Methodological Strengths
- Multicenter randomized controlled design with prospective registry.
- Clear primary and secondary outcomes with serial blood gas measurements.
Limitations
- Short follow-up focused on early (7‑day) outcomes; long-term respiratory and neurodevelopmental outcomes not assessed.
- Blinding not feasible; potential for performance bias.
Future Directions: Long-term follow-up to assess respiratory morbidity and neurodevelopment; cost-effectiveness analyses and implementation studies across diverse NICU settings.

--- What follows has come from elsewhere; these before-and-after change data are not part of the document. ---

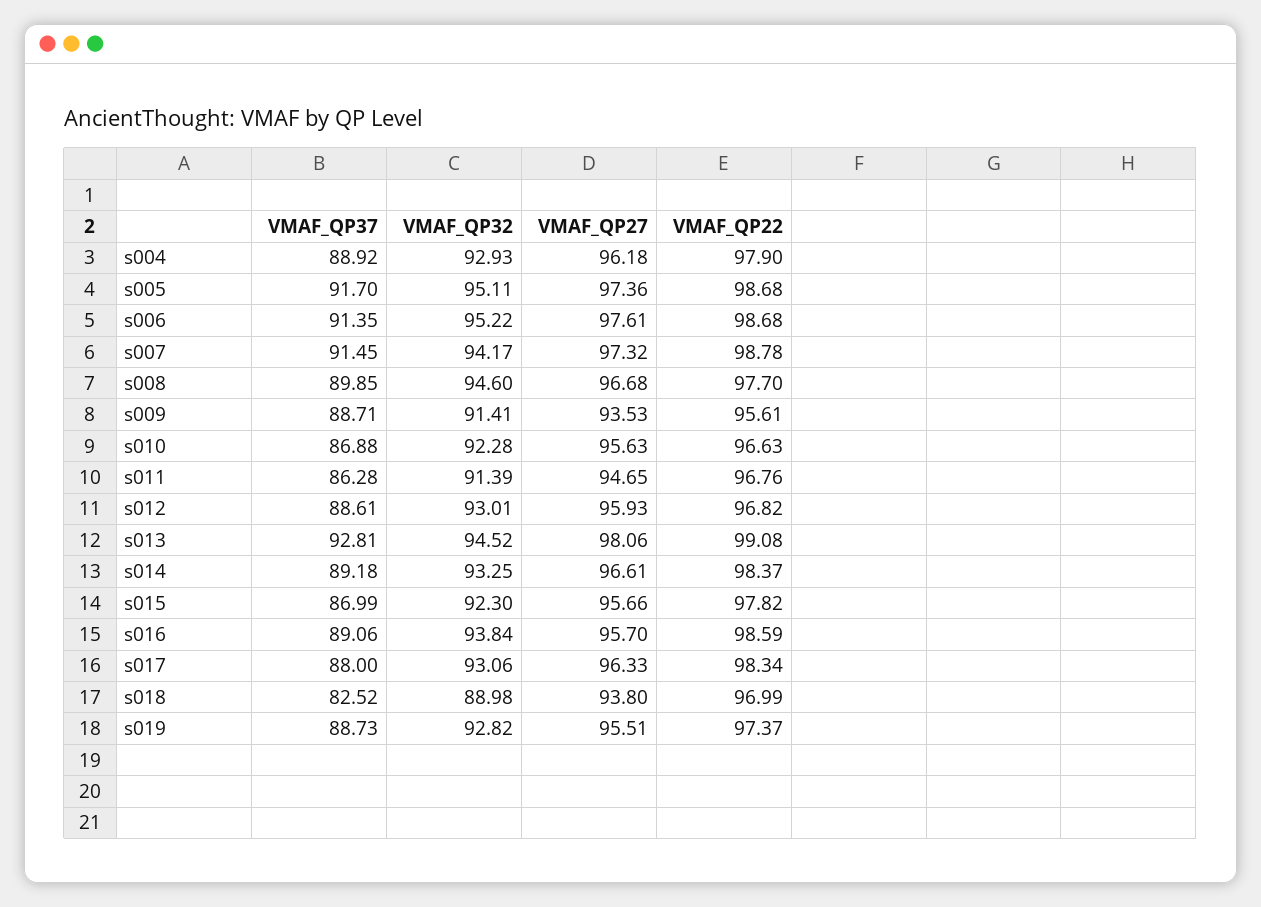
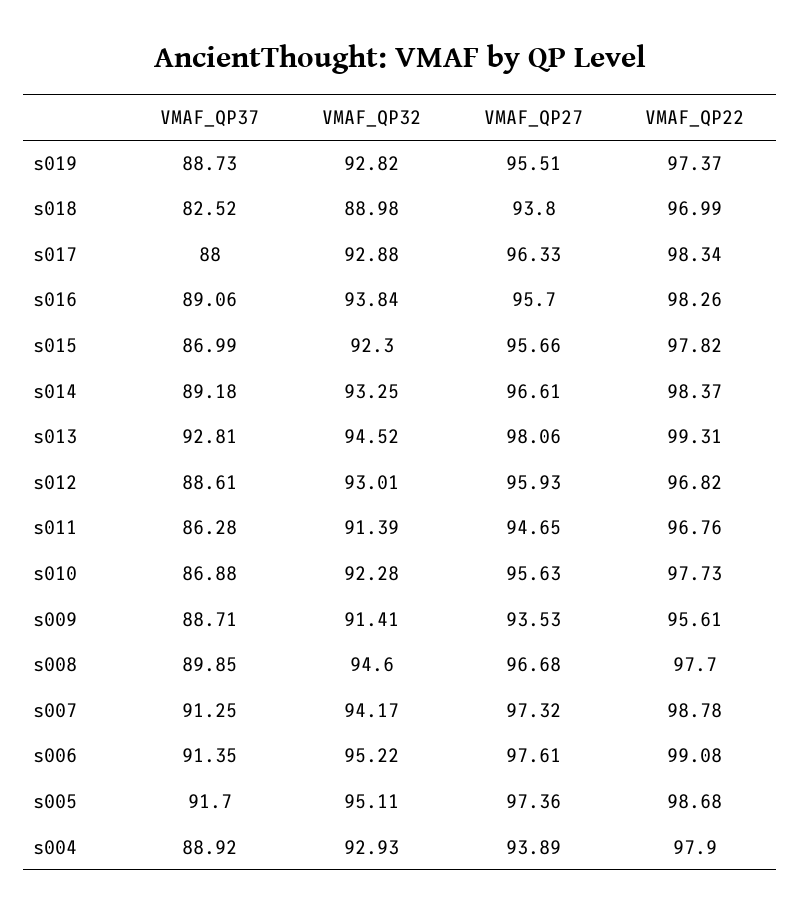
  {
    "VMAF_QP37": {
      "s004": 88.92,
      "s005": 91.7,
      "s006": 91.35,
-     "s007": 91.45,
+     "s007": 91.25,
      "s008": 89.85,
      "s009": 88.71,
      "s010": 86.88,
      "s011": 86.28,
      "s012": 88.61,
      "s013": 92.81,
      "s014": 89.18,
      "s015": 86.99,
      "s016": 89.06,
      "s017": 88,
      "s018": 82.52,
      "s019": 88.73
    },
    "VMAF_QP32": {
      "s004": 92.93,
      "s005": 95.11,
      "s006": 95.22,
      "s007": 94.17,
      "s008": 94.6,
      "s009": 91.41,
      "s010": 92.28,
      "s011": 91.39,
      "s012": 93.01,
      "s013": 94.52,
      "s014": 93.25,
      "s015": 92.3,
      "s016": 93.84,
-     "s017": 93.06,
+     "s017": 92.88,
      "s018": 88.98,
      "s019": 92.82
    },
    "VMAF_QP27": {
-     "s004": 96.18,
+     "s004": 93.89,
      "s005": 97.36,
      "s006": 97.61,
      "s007": 97.32,
      "s008": 96.68,
      "s009": 93.53,
      "s010": 95.63,
      "s011": 94.65,
      "s012": 95.93,
      "s013": 98.06,
      "s014": 96.61,
      "s015": 95.66,
      "s016": 95.7,
      "s017": 96.33,
      "s018": 93.8,
      "s019": 95.51
    },
    "VMAF_QP22": {
      "s004": 97.9,
      "s005": 98.68,
-     "s006": 98.68,
+     "s006": 99.08,
      "s007": 98.78,
      "s008": 97.7,
      "s009": 95.61,
-     "s010": 96.63,
+     "s010": 97.73,
      "s011": 96.76,
      "s012": 96.82,
-     "s013": 99.08,
+     "s013": 99.31,
      "s014": 98.37,
      "s015": 97.82,
-     "s016": 98.59,
+     "s016": 98.26,
      "s017": 98.34,
      "s018": 96.99,
      "s019": 97.37
    }
  }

OBJECTIVE: The present study was conducted to compare the clinical efficacy of three noninvasive respiratory support strategies-nasal continuous positive airway pressure (NCPAP), noninvasive positive pressure ventilation (NIPPV), and noninvasive high-frequency oscillatory ventilation (NHFOV)-in neonates with severe meconium aspiration syndrome (MAS) following extubation. METHODS: In this multicenter randomized controlled trial, 170 neonates with severe MAS from three tertiary neonatal intensive care units in Southwest China (Jan 2025-May 2025) were randomized to receive post-extubation NCPAP (n = 56), NIPPV (n = 63), or NHFOV (n = 51). Primary outcomes were reintubation rate within 7 days and arterial blood gas parameters at 1, 12, and 24 h post-extubation. Secondary outcomes included ventilation duration, supplemental oxygen days, hospital stay, and complications including but not limited to nasal trauma, abdominal distension, among other predefined complications. The research protocol was prospectively registered in the Chinese Clinical Trial Registry (MR-50-24-057272; registration date: December 28, 2024). RESULTS: NHFOV demonstrated significantly lower reintubation rates compared to both NCPAP and NIPPV, while no difference was observed between NIPPV and NCPAP. NHFOV showed superior oxygenation with higher PaO₂ levels and lower PaCO₂ levels across all timepoints. Secondary outcomes favored NHFOV, including shorter durations of invasive ventilation, noninvasive ventilation, and hospital stay, alongside reduced complications (abdominal distension, nasal trauma). No significant differences were observed in BPD, air leaks, severe IVH, or NEC rates among groups. CONCLUSIONS: NHFOV significantly reduces reintubation rates and improves gas exchange compared to NCPAP and NIPPV in severe MAS neonates, supporting its potential as the preferred post-extubation respiratory support strategy.